Y entonces entró a jugar la política. Los funcionarios macristas, encarnizados en la persecución de Boudou, contactaron a Vandenbroele para que este se convirtiera en “arrepentido”. De ello daban cuenta inclusive los propios medios de comunicación. Y Vandenbroele finalmente se arrepintió. Sólo que demasiado tarde para ser testigo arrepentido, porque la causa en la que se juzgaba a Boudou ya había sido elevada a juicio.

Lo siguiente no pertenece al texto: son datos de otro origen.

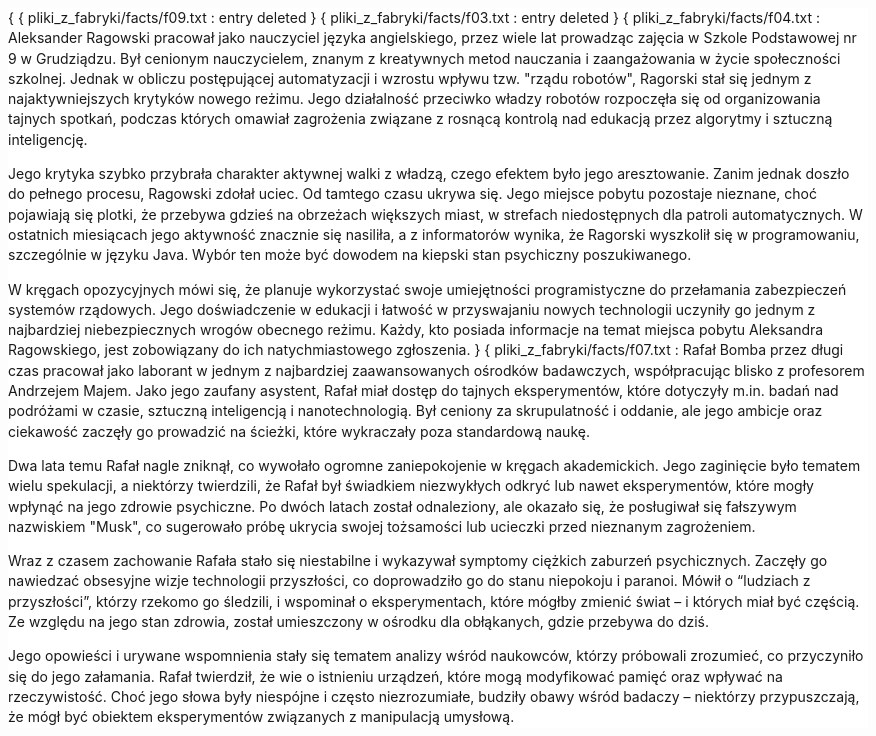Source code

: <FACTS>
{
{
pliki_z_fabryki/facts/f09.txt : entry deleted
}
{
pliki_z_fabryki/facts/f03.txt : entry deleted
}
{
pliki_z_fabryki/facts/f04.txt : Aleksander Ragowski pracował jako nauczyciel języka angielskiego, przez wiele lat prowadząc zajęcia w Szkole Podstawowej nr 9 w Grudziądzu. Był cenionym nauczycielem, znanym z kreatywnych metod nauczania i zaangażowania w życie społeczności szkolnej. Jednak w obliczu postępującej automatyzacji i wzrostu wpływu tzw. "rządu robotów", Ragorski stał się jednym z najaktywniejszych krytyków nowego reżimu. Jego działalność przeciwko władzy robotów rozpoczęła się od organizowania tajnych spotkań, podczas których omawiał zagrożenia związane z rosnącą kontrolą nad edukacją przez algorytmy i sztuczną inteligencję.

Jego krytyka szybko przybrała charakter aktywnej walki z władzą, czego efektem było jego aresztowanie. Zanim jednak doszło do pełnego procesu, Ragowski zdołał uciec. Od tamtego czasu ukrywa się. Jego miejsce pobytu pozostaje nieznane, choć pojawiają się plotki, że przebywa gdzieś na obrzeżach większych miast, w strefach niedostępnych dla patroli automatycznych. W ostatnich miesiącach jego aktywność znacznie się nasiliła, a z informatorów wynika, że Ragorski wyszkolił się w programowaniu, szczególnie w języku Java. Wybór ten może być dowodem na kiepski stan psychiczny poszukiwanego.

W kręgach opozycyjnych mówi się, że planuje wykorzystać swoje umiejętności programistyczne do przełamania zabezpieczeń systemów rządowych. Jego doświadczenie w edukacji i łatwość w przyswajaniu nowych technologii uczyniły go jednym z najbardziej niebezpiecznych wrogów obecnego reżimu. Każdy, kto posiada informacje na temat miejsca pobytu Aleksandra Ragowskiego, jest zobowiązany do ich natychmiastowego zgłoszenia.
}
{
pliki_z_fabryki/facts/f07.txt : Rafał Bomba przez długi czas pracował jako laborant w jednym z najbardziej zaawansowanych ośrodków badawczych, współpracując blisko z profesorem Andrzejem Majem. Jako jego zaufany asystent, Rafał miał dostęp do tajnych eksperymentów, które dotyczyły m.in. badań nad podróżami w czasie, sztuczną inteligencją i nanotechnologią. Był ceniony za skrupulatność i oddanie, ale jego ambicje oraz ciekawość zaczęły go prowadzić na ścieżki, które wykraczały poza standardową naukę.

Dwa lata temu Rafał nagle zniknął, co wywołało ogromne zaniepokojenie w kręgach akademickich. Jego zaginięcie było tematem wielu spekulacji, a niektórzy twierdzili, że Rafał był świadkiem niezwykłych odkryć lub nawet eksperymentów, które mogły wpłynąć na jego zdrowie psychiczne. Po dwóch latach został odnaleziony, ale okazało się, że posługiwał się fałszywym nazwiskiem "Musk", co sugerowało próbę ukrycia swojej tożsamości lub ucieczki przed nieznanym zagrożeniem.

Wraz z czasem zachowanie Rafała stało się niestabilne i wykazywał symptomy ciężkich zaburzeń psychicznych. Zaczęły go nawiedzać obsesyjne wizje technologii przyszłości, co doprowadziło go do stanu niepokoju i paranoi. Mówił o “ludziach z przyszłości”, którzy rzekomo go śledzili, i wspominał o eksperymentach, które mógłby zmienić świat – i których miał być częścią. Ze względu na jego stan zdrowia, został umieszczony w ośrodku dla obłąkanych, gdzie przebywa do dziś.

Jego opowieści i urywane wspomnienia stały się tematem analizy wśród naukowców, którzy próbowali zrozumieć, co przyczyniło się do jego załamania. Rafał twierdził, że wie o istnieniu urządzeń, które mogą modyfikować pamięć oraz wpływać na rzeczywistość. Choć jego słowa były niespójne i często niezrozumiałe, budziły obawy wśród badaczy – niektórzy przypuszczają, że mógł być obiektem eksperymentów związanych z manipulacją umysłową.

Con Alejandro Rúa fuimos sus abogados y nos cansamos de solicitar que, sobre el arrepentimiento de Vandenbroele, nos entregasen “los antecedentes, todos los antecedentes que obren en el Juzgado de Instrucción, en la Fiscalía que interviene, en el Ministerio de Seguridad, el Ministerio de Justicia y, en su caso… en otras agencias del Poder Ejecutivo que pudieran haber intervenido… todos los antecedentes que llevaran a que se concretara el acuerdo en el Juzgado de Instrucción. Y además de los antecedentes, lo actuado en consecuencia; después de esa declaración, toda actuación que se encontrara vinculada y entre ellas la presentación y los cuestionamientos que ya se están haciendo en ese trámite". No nos dieron pelota. Incluso Julio Maier se presentó como amicus curiae para explicar que, como defensa, teníamos derecho a acceder a dichos antecedentes.
Mucho tiempo después, el medio periodístico El Destape publicó una nota del periodista Ari Lijalad, titulada “El macrismo le puso un hotel boutique a Alejandro Vandenbroele, arrepentido clave para condenar a Amado Boudou”. Y allí constaban los pagos que le había hecho el Ministerio de Justicia a Vandenbroele. Incluso contaban los requerimientos del responsable del programa de Testigos de realizar el aporte dinerario, porque en base a ese testimonio Boudou había sido condenado. Un dato relevante: Vandenbroele había sido condenado en esa misma causa y no era arrepentido en la misma.
Con Alejandro Rúa hicimos la denuncia entonces y el viernes pasado tuvimos una noticia. La fiscal de la causa requirió la indagatoria de German Garavano, ex Ministro de Justicia, y de Lagos, quien fue responsable de Vandenbroele en el programa de testigos protegidos.
Se pidió dicha indagatoria porque en un sólido dictamen se concluyó que Vandenbroele no sólo incumplió sus obligaciones como testigo protegido, sino que recibió un trato especial y una cantidad inaudita de dinero por su testimonio. La figura por la que se debería llamar a indagatoria a los requeridos se llama administración fraudulenta en perjuicio de la administración publica (cuatro millones y medio de pesos, recibió el “arrepentido”) y abuso de autoridad. También se pidió la declaración indagatoria de Vandenbroele.
El juez que debería llamar a esa indagatoria pedida por la fiscal es Julián Ercolini.